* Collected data
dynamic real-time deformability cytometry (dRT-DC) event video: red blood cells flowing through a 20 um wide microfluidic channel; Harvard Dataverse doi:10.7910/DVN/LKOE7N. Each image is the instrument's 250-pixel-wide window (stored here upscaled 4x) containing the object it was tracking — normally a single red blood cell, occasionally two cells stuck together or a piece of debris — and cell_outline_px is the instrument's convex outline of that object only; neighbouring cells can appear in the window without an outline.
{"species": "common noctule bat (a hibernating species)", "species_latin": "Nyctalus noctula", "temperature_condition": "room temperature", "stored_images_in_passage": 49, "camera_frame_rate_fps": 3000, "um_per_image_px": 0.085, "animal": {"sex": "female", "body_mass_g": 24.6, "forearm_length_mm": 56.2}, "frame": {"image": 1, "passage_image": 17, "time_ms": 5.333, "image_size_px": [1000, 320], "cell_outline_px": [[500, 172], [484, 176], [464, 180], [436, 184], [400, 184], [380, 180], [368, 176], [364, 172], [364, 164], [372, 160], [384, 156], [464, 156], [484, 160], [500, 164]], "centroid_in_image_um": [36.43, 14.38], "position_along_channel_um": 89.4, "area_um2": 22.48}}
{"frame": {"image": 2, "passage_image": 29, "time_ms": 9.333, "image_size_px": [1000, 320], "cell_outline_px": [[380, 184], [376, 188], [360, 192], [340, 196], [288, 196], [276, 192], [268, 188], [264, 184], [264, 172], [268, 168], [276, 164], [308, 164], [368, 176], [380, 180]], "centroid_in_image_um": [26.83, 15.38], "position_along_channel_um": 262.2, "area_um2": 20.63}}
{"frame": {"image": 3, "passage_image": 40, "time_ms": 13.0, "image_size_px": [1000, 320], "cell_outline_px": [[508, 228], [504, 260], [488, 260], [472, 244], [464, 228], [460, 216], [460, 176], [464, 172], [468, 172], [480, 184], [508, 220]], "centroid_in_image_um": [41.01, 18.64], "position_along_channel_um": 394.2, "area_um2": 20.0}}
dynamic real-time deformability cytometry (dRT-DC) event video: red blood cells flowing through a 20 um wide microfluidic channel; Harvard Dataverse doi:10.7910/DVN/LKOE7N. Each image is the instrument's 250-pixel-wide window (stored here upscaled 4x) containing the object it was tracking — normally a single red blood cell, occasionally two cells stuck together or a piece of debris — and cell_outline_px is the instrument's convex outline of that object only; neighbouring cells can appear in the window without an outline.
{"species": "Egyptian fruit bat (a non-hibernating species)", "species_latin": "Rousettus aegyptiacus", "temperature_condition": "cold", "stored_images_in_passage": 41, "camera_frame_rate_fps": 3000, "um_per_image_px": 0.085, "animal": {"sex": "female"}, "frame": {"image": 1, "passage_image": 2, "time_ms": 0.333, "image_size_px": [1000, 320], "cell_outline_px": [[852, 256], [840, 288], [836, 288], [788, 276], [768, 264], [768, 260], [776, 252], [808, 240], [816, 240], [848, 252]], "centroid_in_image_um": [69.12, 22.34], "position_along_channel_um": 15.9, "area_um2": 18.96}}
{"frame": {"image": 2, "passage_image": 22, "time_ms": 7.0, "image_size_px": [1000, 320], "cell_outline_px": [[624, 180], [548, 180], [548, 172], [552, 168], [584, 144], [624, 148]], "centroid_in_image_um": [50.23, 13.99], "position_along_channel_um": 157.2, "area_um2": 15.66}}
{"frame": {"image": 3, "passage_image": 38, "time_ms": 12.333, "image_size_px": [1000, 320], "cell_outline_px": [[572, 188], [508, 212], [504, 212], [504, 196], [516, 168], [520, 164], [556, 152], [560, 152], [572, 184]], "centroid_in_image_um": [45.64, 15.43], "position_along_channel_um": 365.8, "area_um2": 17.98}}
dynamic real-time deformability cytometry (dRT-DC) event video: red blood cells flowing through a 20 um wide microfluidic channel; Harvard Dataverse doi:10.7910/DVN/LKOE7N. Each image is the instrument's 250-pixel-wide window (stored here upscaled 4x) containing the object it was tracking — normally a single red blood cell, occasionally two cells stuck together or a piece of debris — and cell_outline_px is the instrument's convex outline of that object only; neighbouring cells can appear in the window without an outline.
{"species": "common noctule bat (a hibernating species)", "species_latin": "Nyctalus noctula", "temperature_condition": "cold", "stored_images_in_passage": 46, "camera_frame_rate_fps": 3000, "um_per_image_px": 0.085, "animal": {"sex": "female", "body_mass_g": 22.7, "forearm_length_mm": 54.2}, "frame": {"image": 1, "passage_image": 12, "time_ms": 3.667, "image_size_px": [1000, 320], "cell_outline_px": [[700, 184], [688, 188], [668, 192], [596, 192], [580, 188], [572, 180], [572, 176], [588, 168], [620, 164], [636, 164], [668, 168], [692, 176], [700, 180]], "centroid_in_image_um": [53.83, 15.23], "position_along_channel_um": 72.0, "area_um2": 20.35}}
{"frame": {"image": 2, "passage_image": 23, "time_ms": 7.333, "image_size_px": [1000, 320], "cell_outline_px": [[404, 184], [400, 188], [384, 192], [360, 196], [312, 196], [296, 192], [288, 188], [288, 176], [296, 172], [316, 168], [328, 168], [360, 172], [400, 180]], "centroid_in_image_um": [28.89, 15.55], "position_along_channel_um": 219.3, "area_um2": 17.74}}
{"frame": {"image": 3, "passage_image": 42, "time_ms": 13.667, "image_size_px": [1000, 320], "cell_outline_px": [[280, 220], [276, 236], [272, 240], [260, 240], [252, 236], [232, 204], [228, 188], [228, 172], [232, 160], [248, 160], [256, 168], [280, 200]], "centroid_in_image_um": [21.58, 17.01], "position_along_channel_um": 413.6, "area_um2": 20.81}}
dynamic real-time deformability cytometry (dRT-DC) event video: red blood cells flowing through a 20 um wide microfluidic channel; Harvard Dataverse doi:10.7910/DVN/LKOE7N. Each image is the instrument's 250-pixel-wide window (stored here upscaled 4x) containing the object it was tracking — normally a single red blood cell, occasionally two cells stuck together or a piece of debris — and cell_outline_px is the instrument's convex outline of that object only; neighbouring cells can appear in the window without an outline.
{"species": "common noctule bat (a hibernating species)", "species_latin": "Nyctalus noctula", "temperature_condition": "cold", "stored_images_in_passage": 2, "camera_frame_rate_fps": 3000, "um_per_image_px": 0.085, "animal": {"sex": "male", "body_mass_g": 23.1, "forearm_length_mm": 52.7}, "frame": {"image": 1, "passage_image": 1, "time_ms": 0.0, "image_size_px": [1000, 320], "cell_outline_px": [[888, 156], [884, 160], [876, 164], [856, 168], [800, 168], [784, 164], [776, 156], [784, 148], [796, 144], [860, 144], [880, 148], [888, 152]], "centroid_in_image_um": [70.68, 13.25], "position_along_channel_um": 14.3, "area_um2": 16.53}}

* What is asked
Exactly reproduce every line found in the records.

* Worked solution
dynamic real-time deformability cytometry (dRT-DC) event video: red blood cells flowing through a 20 um wide microfluidic channel; Harvard Dataverse doi:10.7910/DVN/LKOE7N. Each image is the instrument's 250-pixel-wide window (stored here upscaled 4x) containing the object it was tracking — normally a single red blood cell, occasionally two cells stuck together or a piece of debris — and cell_outline_px is the instrument's convex outline of that object only; neighbouring cells can appear in the window without an outline.
{"species": "common noctule bat (a hibernating species)", "species_latin": "Nyctalus noctula", "temperature_condition": "room temperature", "stored_images_in_passage": 49, "camera_frame_rate_fps": 3000, "um_per_image_px": 0.085, "animal": {"sex": "female", "body_mass_g": 24.6, "forearm_length_mm": 56.2}, "frame": {"image": 1, "passage_image": 17, "time_ms": 5.333, "image_size_px": [1000, 320], "cell_outline_px": [[500, 172], [484, 176], [464, 180], [436, 184], [400, 184], [380, 180], [368, 176], [364, 172], [364, 164], [372, 160], [384, 156], [464, 156], [484, 160], [500, 164]], "centroid_in_image_um": [36.43, 14.38], "position_along_channel_um": 89.4, "area_um2": 22.48}}
{"frame": {"image": 2, "passage_image": 29, "time_ms": 9.333, "image_size_px": [1000, 320], "cell_outline_px": [[380, 184], [376, 188], [360, 192], [340, 196], [288, 196], [276, 192], [268, 188], [264, 184], [264, 172], [268, 168], [276, 164], [308, 164], [368, 176], [380, 180]], "centroid_in_image_um": [26.83, 15.38], "position_along_channel_um": 262.2, "area_um2": 20.63}}
{"frame": {"image": 3, "passage_image": 40, "time_ms": 13.0, "image_size_px": [1000, 320], "cell_outline_px": [[508, 228], [504, 260], [488, 260], [472, 244], [464, 228], [460, 216], [460, 176], [464, 172], [468, 172], [480, 184], [508, 220]], "centroid_in_image_um": [41.01, 18.64], "position_along_channel_um": 394.2, "area_um2": 20.0}}
dynamic real-time deformability cytometry (dRT-DC) event video: red blood cells flowing through a 20 um wide microfluidic channel; Harvard Dataverse doi:10.7910/DVN/LKOE7N. Each image is the instrument's 250-pixel-wide window (stored here upscaled 4x) containing the object it was tracking — normally a single red blood cell, occasionally two cells stuck together or a piece of debris — and cell_outline_px is the instrument's convex outline of that object only; neighbouring cells can appear in the window without an outline.
{"species": "Egyptian fruit bat (a non-hibernating species)", "species_latin": "Rousettus aegyptiacus", "temperature_condition": "cold", "stored_images_in_passage": 41, "camera_frame_rate_fps": 3000, "um_per_image_px": 0.085, "animal": {"sex": "female"}, "frame": {"image": 1, "passage_image": 2, "time_ms": 0.333, "image_size_px": [1000, 320], "cell_outline_px": [[852, 256], [840, 288], [836, 288], [788, 276], [768, 264], [768, 260], [776, 252], [808, 240], [816, 240], [848, 252]], "centroid_in_image_um": [69.12, 22.34], "position_along_channel_um": 15.9, "area_um2": 18.96}}
{"frame": {"image": 2, "passage_image": 22, "time_ms": 7.0, "image_size_px": [1000, 320], "cell_outline_px": [[624, 180], [548, 180], [548, 172], [552, 168], [584, 144], [624, 148]], "centroid_in_image_um": [50.23, 13.99], "position_along_channel_um": 157.2, "area_um2": 15.66}}
{"frame": {"image": 3, "passage_image": 38, "time_ms": 12.333, "image_size_px": [1000, 320], "cell_outline_px": [[572, 188], [508, 212], [504, 212], [504, 196], [516, 168], [520, 164], [556, 152], [560, 152], [572, 184]], "centroid_in_image_um": [45.64, 15.43], "position_along_channel_um": 365.8, "area_um2": 17.98}}
dynamic real-time deformability cytometry (dRT-DC) event video: red blood cells flowing through a 20 um wide microfluidic channel; Harvard Dataverse doi:10.7910/DVN/LKOE7N. Each image is the instrument's 250-pixel-wide window (stored here upscaled 4x) containing the object it was tracking — normally a single red blood cell, occasionally two cells stuck together or a piece of debris — and cell_outline_px is the instrument's convex outline of that object only; neighbouring cells can appear in the window without an outline.
{"species": "common noctule bat (a hibernating species)", "species_latin": "Nyctalus noctula", "temperature_condition": "cold", "stored_images_in_passage": 46, "camera_frame_rate_fps": 3000, "um_per_image_px": 0.085, "animal": {"sex": "female", "body_mass_g": 22.7, "forearm_length_mm": 54.2}, "frame": {"image": 1, "passage_image": 12, "time_ms": 3.667, "image_size_px": [1000, 320], "cell_outline_px": [[700, 184], [688, 188], [668, 192], [596, 192], [580, 188], [572, 180], [572, 176], [588, 168], [620, 164], [636, 164], [668, 168], [692, 176], [700, 180]], "centroid_in_image_um": [53.83, 15.23], "position_along_channel_um": 72.0, "area_um2": 20.35}}
{"frame": {"image": 2, "passage_image": 23, "time_ms": 7.333, "image_size_px": [1000, 320], "cell_outline_px": [[404, 184], [400, 188], [384, 192], [360, 196], [312, 196], [296, 192], [288, 188], [288, 176], [296, 172], [316, 168], [328, 168], [360, 172], [400, 180]], "centroid_in_image_um": [28.89, 15.55], "position_along_channel_um": 219.3, "area_um2": 17.74}}
{"frame": {"image": 3, "passage_image": 42, "time_ms": 13.667, "image_size_px": [1000, 320], "cell_outline_px": [[280, 220], [276, 236], [272, 240], [260, 240], [252, 236], [232, 204], [228, 188], [228, 172], [232, 160], [248, 160], [256, 168], [280, 200]], "centroid_in_image_um": [21.58, 17.01], "position_along_channel_um": 413.6, "area_um2": 20.81}}
dynamic real-time deformability cytometry (dRT-DC) event video: red blood cells flowing through a 20 um wide microfluidic channel; Harvard Dataverse doi:10.7910/DVN/LKOE7N. Each image is the instrument's 250-pixel-wide window (stored here upscaled 4x) containing the object it was tracking — normally a single red blood cell, occasionally two cells stuck together or a piece of debris — and cell_outline_px is the instrument's convex outline of that object only; neighbouring cells can appear in the window without an outline.
{"species": "common noctule bat (a hibernating species)", "species_latin": "Nyctalus noctula", "temperature_condition": "cold", "stored_images_in_passage": 2, "camera_frame_rate_fps": 3000, "um_per_image_px": 0.085, "animal": {"sex": "male", "body_mass_g": 23.1, "forearm_length_mm": 52.7}, "frame": {"image": 1, "passage_image": 1, "time_ms": 0.0, "image_size_px": [1000, 320], "cell_outline_px": [[888, 156], [884, 160], [876, 164], [856, 168], [800, 168], [784, 164], [776, 156], [784, 148], [796, 144], [860, 144], [880, 148], [888, 152]], "centroid_in_image_um": [70.68, 13.25], "position_along_channel_um": 14.3, "area_um2": 16.53}}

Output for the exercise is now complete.